- _Work to complete_
From the data that follows, copy every line with the string "along".

(Dataset records)
┌──
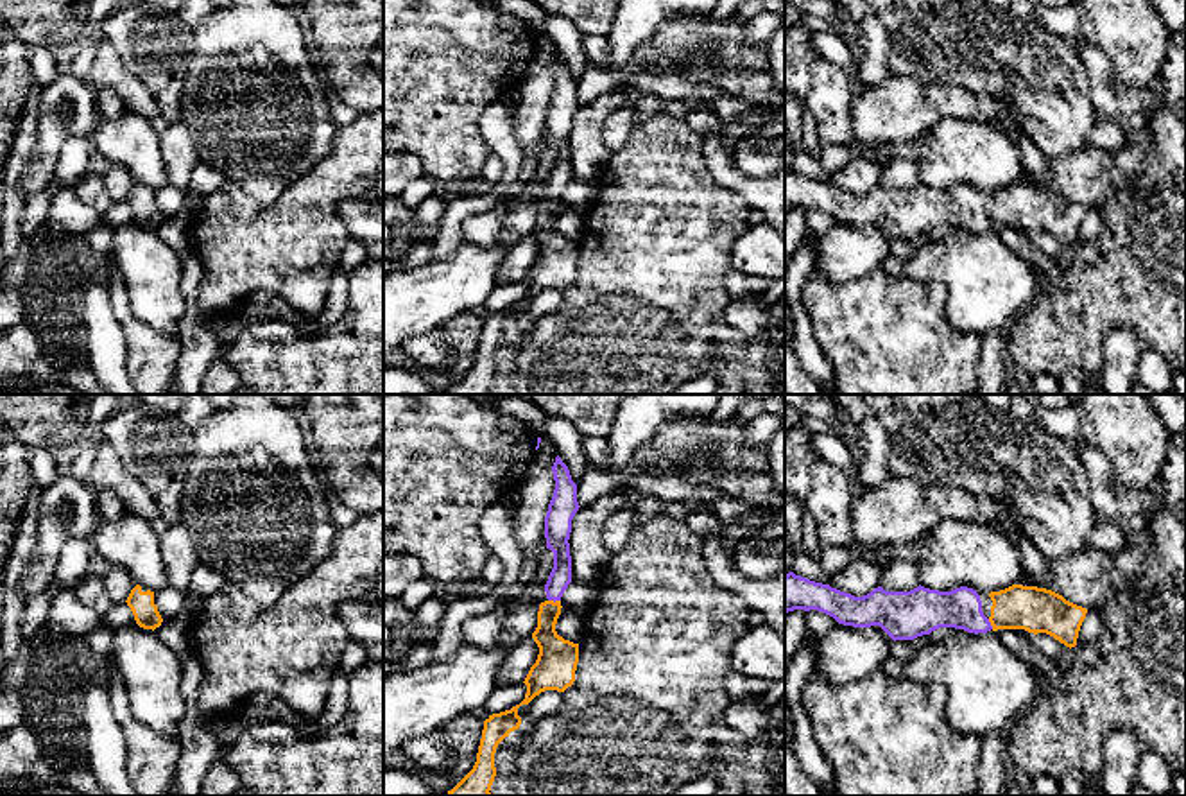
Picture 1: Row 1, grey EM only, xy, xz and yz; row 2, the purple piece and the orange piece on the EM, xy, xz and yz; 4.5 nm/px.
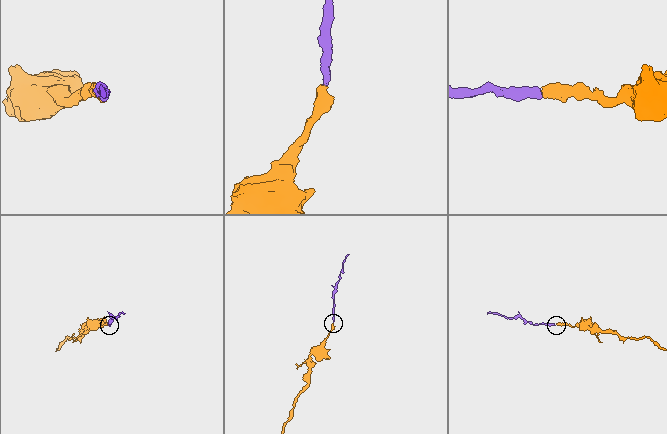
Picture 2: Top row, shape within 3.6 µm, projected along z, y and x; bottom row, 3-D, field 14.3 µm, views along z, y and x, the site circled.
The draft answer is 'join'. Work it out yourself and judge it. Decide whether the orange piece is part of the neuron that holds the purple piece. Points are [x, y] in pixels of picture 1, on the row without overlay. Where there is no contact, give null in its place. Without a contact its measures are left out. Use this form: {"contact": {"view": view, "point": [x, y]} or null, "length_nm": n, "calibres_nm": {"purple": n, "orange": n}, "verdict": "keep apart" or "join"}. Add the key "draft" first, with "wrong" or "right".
{"draft": "right", "contact": {"view": "xz", "point": [554, 199]}, "length_nm": 60, "calibres_nm": {"purple": 100, "orange": 170}, "verdict": "join"}

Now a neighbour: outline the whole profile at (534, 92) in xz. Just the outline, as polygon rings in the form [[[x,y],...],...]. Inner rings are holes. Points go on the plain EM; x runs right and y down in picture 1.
[[[541,36],[536,56],[516,88],[518,104],[512,113],[512,124],[516,140],[525,154],[536,149],[545,136],[545,115],[555,88],[552,65],[557,54],[555,43]]]

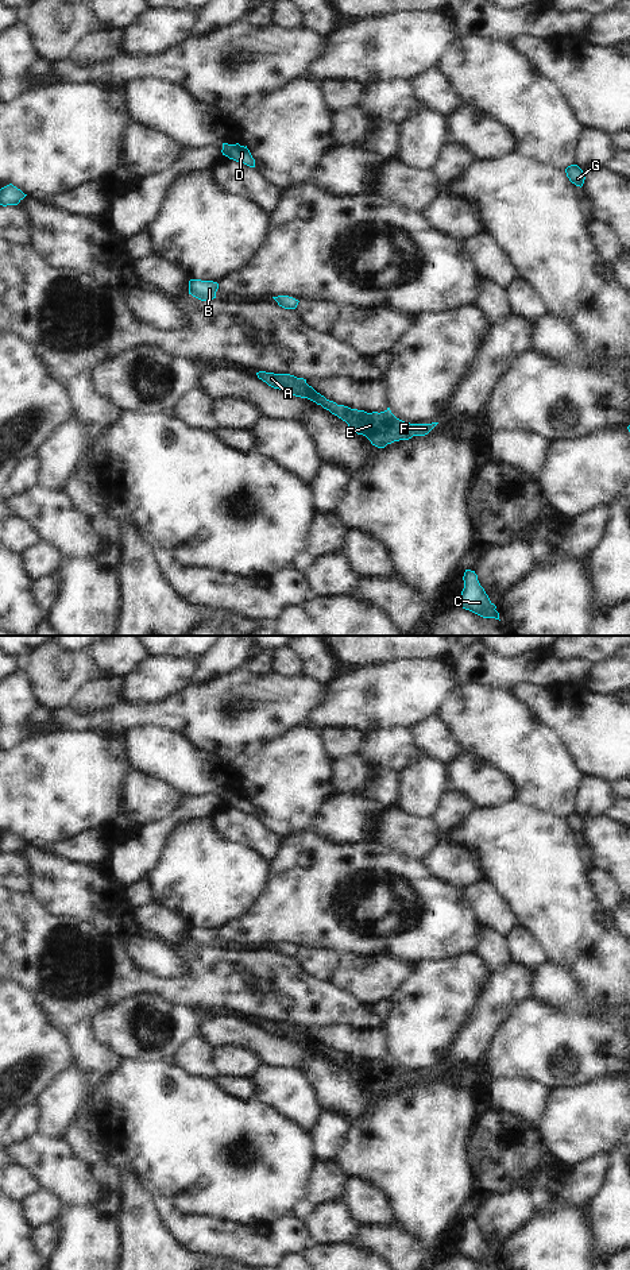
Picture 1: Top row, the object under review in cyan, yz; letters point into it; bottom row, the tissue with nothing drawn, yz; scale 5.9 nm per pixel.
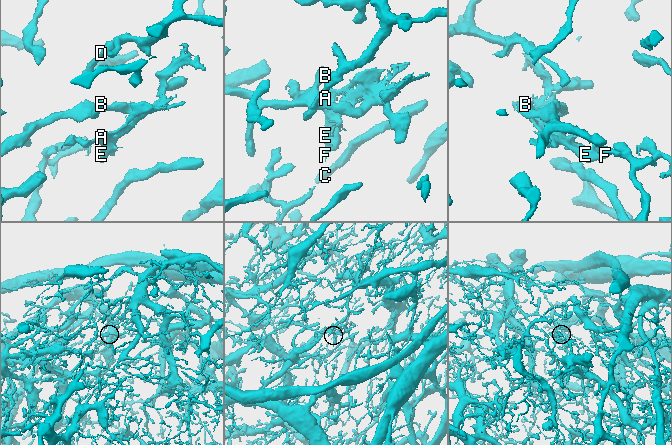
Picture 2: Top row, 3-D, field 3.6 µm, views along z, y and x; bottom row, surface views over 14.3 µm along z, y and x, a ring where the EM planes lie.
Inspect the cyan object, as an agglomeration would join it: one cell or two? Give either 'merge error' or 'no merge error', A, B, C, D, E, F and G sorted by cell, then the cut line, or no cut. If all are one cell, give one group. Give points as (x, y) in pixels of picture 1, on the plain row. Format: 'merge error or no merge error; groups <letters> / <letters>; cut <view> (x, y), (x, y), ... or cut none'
no merge error; groups A B C D E F G; cut none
└──
- _Exercise response_
Picture 2: Top row, shape within 3.6 µm, projected along z, y and x; bottom row, 3-D, field 14.3 µm, views along z, y and x, the site circled.
Picture 2: Top row, 3-D, field 3.6 µm, views along z, y and x; bottom row, surface views over 14.3 µm along z, y and x, a ring where the EM planes lie.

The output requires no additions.